Board and company practice in takeovers

Greece has incorporated Directive 2004/25/EC on takeover bids. During takeover periods, the board is required to decide only on regular business matters and refrain from acting in a way that could lead to the cancellation of the bid. The board must publish a document stating its reasoned opinion regarding the bid, specifically regarding its consequences for the company, its shareholders and employees.

ii Directors
Legal duties and best practice

Directors of listed companies have an explicit legal obligation to constantly pursue the reinforcement of the long-term financial value of the company and to protect the general corporate interest.

Conflicts of interest

The duty of loyalty imposed on the members of the board, or any third party exercising the powers thereof, prohibits them from seeking to promote their own interests to the detriment of the company’s interests and requires the prompt disclosure of any potential conflict between their interests and the interests of the company. In the general government sector, officers are required to perform their duties with integrity, objectivity, impartiality, transparency and social accountability, act exclusively in the public interest, and respect and abide by the rules of discretion and confidentiality regarding matters that come to their knowledge in the performance of their duties. In addition, incompatibilities and conflicts of interests are required to be reported for the period prior to, during and after the performance of general government officers’ duties mainly with respect to activities, people and entities related to the aforementioned duties.

As regards the financial institutions, the competent supervisory authority (Bank of Greece) may specify, by way of derogation from the general provisions on sociétés anonymes, the procedures, maximum limits and any other terms regarding credit institutions’ loans of any type, other credits, guarantees, as well as holdings in the persons maintaining, directly or indirectly, close links with the credit institution, to ensure that such transactions are not carried out under preferential terms compared with those generally applied by the credit institution or in a manner that may operate to the detriment of the credit institution’s prudent and sound management. More specifically, as regards credit institutions’ loans of any type and other grants of credit to persons maintaining close links with the credit institution, the Bank of Greece provides for a decision by the general meeting or the board of directors of the credit institution on the matter, if such a procedure is provided for in the institution’s articles of association.


Each member of the board can be held liable by the company for any wrongful conduct within the context of the management of the company’s affairs, and for omissions or misleading statements included in the financial statements. The members are requested to demonstrate the qualities of prudent and diligent businessmen or businesswomen, and the care required must be judged on the basis of the duties and capacity of each member. Members will not be held liable where a relevant lawful resolution of the general meeting has been taken, or for business decisions taken in good faith, based on sufficient information and to serve the company’s interests. The Code has drawn attention to the need for board members to receive adequate information during the decision-making process, especially in cases of transactions entered into between the company and parties related thereto. This provision aims to avoid conflicts of interest, given that in Greece most listed companies are controlled by majority shareholders.

[Entries from a data source]
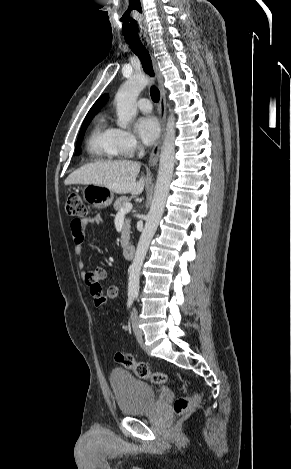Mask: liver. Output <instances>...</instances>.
<instances>
[{
  "instance_id": "6515ba94",
  "label": "liver",
  "mask_w": 291,
  "mask_h": 469,
  "mask_svg": "<svg viewBox=\"0 0 291 469\" xmlns=\"http://www.w3.org/2000/svg\"><path fill=\"white\" fill-rule=\"evenodd\" d=\"M140 164L131 160L101 161L90 163L72 172L65 180V185L94 184L104 186L118 194L143 192L146 179L137 181Z\"/></svg>"
}]
</instances>
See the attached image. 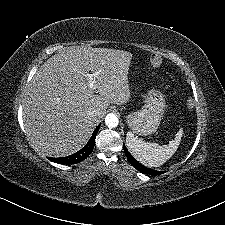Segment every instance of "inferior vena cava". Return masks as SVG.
<instances>
[{
	"label": "inferior vena cava",
	"instance_id": "1",
	"mask_svg": "<svg viewBox=\"0 0 225 225\" xmlns=\"http://www.w3.org/2000/svg\"><path fill=\"white\" fill-rule=\"evenodd\" d=\"M89 115H90L92 118H96V116L98 115V112H96V111H91V112L89 113Z\"/></svg>",
	"mask_w": 225,
	"mask_h": 225
}]
</instances>
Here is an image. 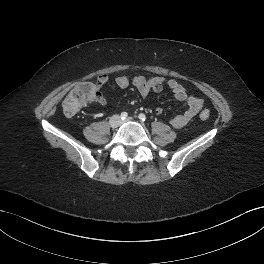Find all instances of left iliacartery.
<instances>
[{"label": "left iliac artery", "mask_w": 264, "mask_h": 264, "mask_svg": "<svg viewBox=\"0 0 264 264\" xmlns=\"http://www.w3.org/2000/svg\"><path fill=\"white\" fill-rule=\"evenodd\" d=\"M138 118L141 120V121H145L146 120V116L143 114V113H140Z\"/></svg>", "instance_id": "44dca946"}]
</instances>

:: JOB ::
Reproduce the section of the text on directors' duties in Greece that begins at the words "Greece has incorporated" and stops after "general corporate interest.".

:: REPLY ::
Greece has incorporated Directive 2004/25/EC on takeover bids. During takeover periods, the board is required to decide only on regular business matters and refrain from acting in a way that could lead to the cancellation of the bid. The board must publish a document stating its reasoned opinion regarding the bid, specifically regarding its consequences for the company, its shareholders and employees.

ii Directors
Legal duties and best practice

Directors of listed companies have an explicit legal obligation to constantly pursue the reinforcement of the long-term financial value of the company and to protect the general corporate interest.